Parkinson's patients tango their way to treatment
By Julie Bierach, KWMU
St. Louis, MO – About a million and a half people in the U.S. live with Parkinson's disease.
And until a cure is discovered, researchers are studying other ways to improve the balance, muscle rigidity, and uncontrolled movements associated with the illness.
Two local researchers at Washington University's School of Medicine are studying the benefits of dance.
For these patients the prescription could be the tango. In a basement room on the campus of Washington University on a Tuesday afternoon, 64 year-old Bob Ayers and his wife Linda are dancing. His left hand, clasped in her right, trembles as a result of his Parkinson's disease. He was diagnosed 8 years ago, but in this class, he's finding relief.
"I've noticed a difference," he said. "Coordination, ability to get up and out of a chair, roll over in bed. I can always do it better and more efficiently the day after or the day of a class."

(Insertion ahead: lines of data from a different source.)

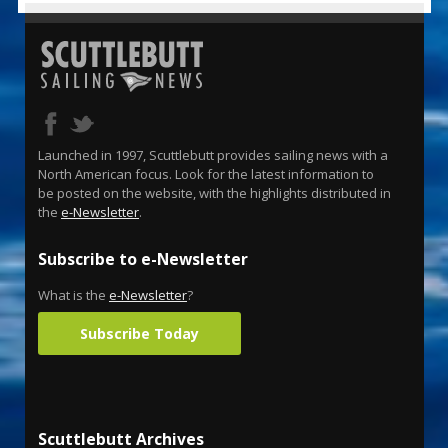
Launched in 1997, Scuttlebutt provides sailing news with a
North American focus. Look for the latest information to
be posted on the website, with the highlights distributed in
the
e-Newsletter
.
Subscribe to e-Newsletter
What is the
e-Newsletter
?
Subscribe Today
Scuttlebutt Archives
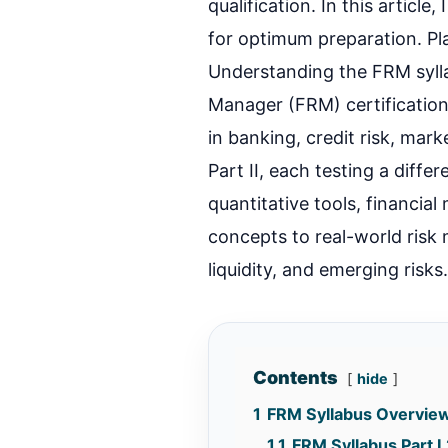
qualification. In this articl
for optimum preparation. P
Understanding the FRM sylla
Manager (FRM) certification
in banking, credit risk, mark
Part II, each testing a differ
quantitative tools, financia
concepts to real-world risk
liquidity, and emerging risks
Contents
hide
1
FRM Syllabus Overvie
1.1
FRM Syllabus Part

Last summer, Bob and Linda were one of 20 people who participated in a pilot study at Washington University, where researchers were looking at the tango as a possible treatment therapy. The progress was so dramatic among those that participated, that funding was obtained by the American Parkinson's Association for further research.
Now, two days a week Bob and Linda participate in this larger study of 70 patients that includes not only the tango, but also, the waltz and fox trot.
Madeleine Hackney is one of two researchers conducting the study and is also the dance instructor. She was a professional dancer in New York City for 11 years.
"The tango in particular is a very improvisational dance form," Hackney notes. "So, the steps are varied, they can choose the steps that they want. They are seldom wrong by choosing a particular step."
Hackney says they're finding the fox trot and waltz are also promising therapies, because the steps are more codified. So after step A, B must follow. This helps with balance and mobility in the patients.
The people in the study span in age from 37-79. Some are assigned to tango, and others are assigned to Waltz and Fox Trot, or Tai Chai, which they're also looking at as a possible therapy.
Dr. Gammon Earhart, assistant professor of Physical Therapy and the project's main researcher, shows off the technology as he asks patients to stand on one leg or with one foot in front of the other for as long as they can.
"We also have this device here on the floor which is an instrumented walkway," Earhart said. "It's like a piece of carpet with sensors built into it. And as a person walks along that walkway their footprints are painted on the computer screen.
"And we can analyze all the different features of their walking from those data."
Earhart says she's quite confident that by the end of the study, they'll find a significant improvement in all participants, not just those in the tango class.
"Having to move in close proximity to a partner and to constantly be responding to the environment and to your partner and keeping your balance in the face of all the different things that are going on on the dance floor will probably prove to be the most important," she said.
But physical progress aside, these people are having fun. Just ask 79 year-old Al Greenblatt. He was diagnosed a year ago, and says before he signed up for the classes he was just sitting at home with nothing to do: "Psychologically I feel better.
What's interesting is that the people who have the disease, they don't seem to be bitter about it. They seem to be enjoying themselves when they're with company."
And Dr. Earhart and Hackney agree that the participants' mental health will be significantly improved. Those in the class have found that you can't underestimate the joy that comes with dancing and socializing with people who are enduring the same physical challenges as you.
So until scientists develop a cure for Parkinson's disease, these patients will just have to dance their way to feeling better.